Doch diese narrative Täuschung von Irrational Games wäre heute in einem anderen Spiel sicherlich schwer zu kopieren gewesen, eine Art One-Trick-Pony, das erfahrene Spieler sicherlich schon von weitem suchen können. Das soll nicht heißen, dass andere Entwickler so etwas nicht schon versucht hätten; The Stanley Parable zum Beispiel fühlt sich an wie ein Spiel, das darauf wartet, dass man ihm nicht gehorcht, da es den Spieler auf diskrete Art und Weise dazu bringt, Schaden zu nehmen, ohne die unsichtbaren Richtlinien zu befolgen, die normalerweise ein Computerspiel steuern: drücke einen Schalter, gehe diesen Weg hinunter, achte auf den allgegenwärtigen Erzähler in deinem Kopf. Sicherlich hilft diese Subversion The Stanley Parable; außerdem ist das Spiel ein völlig anderes Biest als BioShock. Aber es ist auch die geschickte, unerwartete Art und Weise, in der BioShock die „Würdest du bitte“ Enthüllung durchführt, die es zu einem der berühmtesten Momente der PC-Spiele macht.
Der Nachteil ist jedoch, dass der Rest von BioShock unter dem Gewicht und der Scharfsinnigkeit genau dieser Minute zusammenbricht. Ihre Gedankenkontrolle wird später von Dr. Tenenbaum gebrochen, wodurch Sie praktisch die freie Wahl haben, alles zu tun, was Sie wollen. Sie sind nicht länger durch die verschlossenen Gänge, die Partikel und die vier Wände dieser Stadt eingeschränkt – Sie könnten wahrscheinlich mit der Bathysphäre an die Oberfläche fahren, Rapture sei verdammt. Aber das geht einfach nicht, das Spiel lässt es nicht zu. Stattdessen würdest du dich auf die Jagd nach weiteren Splicern und Feinden machen und schließlich einen blutigen Kurs in Richtung Fontaine einschlagen, um ihn in einem übertriebenen Arbeitgeberkampf zu erledigen – einem, bei dem der Bösewicht seinen Körper mit ADAM vollpumpt, während er zu einem großen, lila Leviathan anschwillt.

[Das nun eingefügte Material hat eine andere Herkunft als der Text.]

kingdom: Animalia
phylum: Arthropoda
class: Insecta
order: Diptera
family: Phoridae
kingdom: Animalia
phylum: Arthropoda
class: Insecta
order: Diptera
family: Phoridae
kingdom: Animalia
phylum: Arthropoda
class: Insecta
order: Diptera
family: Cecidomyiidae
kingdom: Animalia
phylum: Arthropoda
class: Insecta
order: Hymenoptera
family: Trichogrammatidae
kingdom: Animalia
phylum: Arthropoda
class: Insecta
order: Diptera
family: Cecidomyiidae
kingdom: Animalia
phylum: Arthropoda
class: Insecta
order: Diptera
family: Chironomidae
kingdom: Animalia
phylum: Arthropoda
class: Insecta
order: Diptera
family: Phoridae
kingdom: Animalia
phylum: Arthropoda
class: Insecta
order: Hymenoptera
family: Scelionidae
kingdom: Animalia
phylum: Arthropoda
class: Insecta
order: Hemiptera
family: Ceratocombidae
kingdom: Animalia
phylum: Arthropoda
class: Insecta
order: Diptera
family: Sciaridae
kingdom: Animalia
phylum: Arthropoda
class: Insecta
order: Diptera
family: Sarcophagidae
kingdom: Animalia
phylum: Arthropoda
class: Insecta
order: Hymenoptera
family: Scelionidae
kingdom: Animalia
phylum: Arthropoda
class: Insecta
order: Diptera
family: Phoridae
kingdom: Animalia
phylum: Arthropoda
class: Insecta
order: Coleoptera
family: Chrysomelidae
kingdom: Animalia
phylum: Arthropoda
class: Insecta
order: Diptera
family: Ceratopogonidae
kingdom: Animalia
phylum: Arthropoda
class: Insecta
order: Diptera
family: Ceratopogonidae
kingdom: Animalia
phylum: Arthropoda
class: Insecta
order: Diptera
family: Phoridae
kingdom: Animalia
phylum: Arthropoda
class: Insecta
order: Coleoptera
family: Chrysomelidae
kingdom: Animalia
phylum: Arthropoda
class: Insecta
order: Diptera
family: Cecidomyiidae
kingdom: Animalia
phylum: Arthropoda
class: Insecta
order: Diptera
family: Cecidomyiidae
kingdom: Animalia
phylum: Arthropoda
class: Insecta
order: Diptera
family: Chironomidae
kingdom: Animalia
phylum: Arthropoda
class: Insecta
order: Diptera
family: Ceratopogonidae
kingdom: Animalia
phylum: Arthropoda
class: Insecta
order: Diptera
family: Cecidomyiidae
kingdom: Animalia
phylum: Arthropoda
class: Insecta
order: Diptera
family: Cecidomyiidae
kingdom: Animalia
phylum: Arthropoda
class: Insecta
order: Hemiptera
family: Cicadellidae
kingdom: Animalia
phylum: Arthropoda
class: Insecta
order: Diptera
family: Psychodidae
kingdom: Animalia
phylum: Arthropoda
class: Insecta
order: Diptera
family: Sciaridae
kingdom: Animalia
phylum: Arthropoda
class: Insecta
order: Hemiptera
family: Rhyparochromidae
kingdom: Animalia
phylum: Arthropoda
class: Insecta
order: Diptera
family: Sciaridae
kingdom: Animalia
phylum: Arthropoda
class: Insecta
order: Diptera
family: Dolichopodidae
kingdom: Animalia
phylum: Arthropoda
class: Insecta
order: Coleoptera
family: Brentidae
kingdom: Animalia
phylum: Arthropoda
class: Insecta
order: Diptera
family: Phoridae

Alles, was zum „Würdest du bitte“ führt, könnte ein unglaublich cleverer Trick sein, vielleicht sogar als ungewöhnlicher Meta-Kommentar zum Tool selbst dienen, aber das enttäuschende Finale von BioShock bestätigt nur, dass es leider in den Grenzen der Linearität gefangen ist. Aber trotz dieses Schluckaufs ist es schwer zu leugnen, dass BioShock immer noch zu den großen Videospielen gehört – ein Titel, der möglicherweise noch mindestens 15 Jahre lang den Test der Zeit bestehen wird. Nur wenige andere Szenen in seinen Nachfolgern – oder in anderen Spielen – sind so ergreifend wie dieser spezielle Punkt im Original.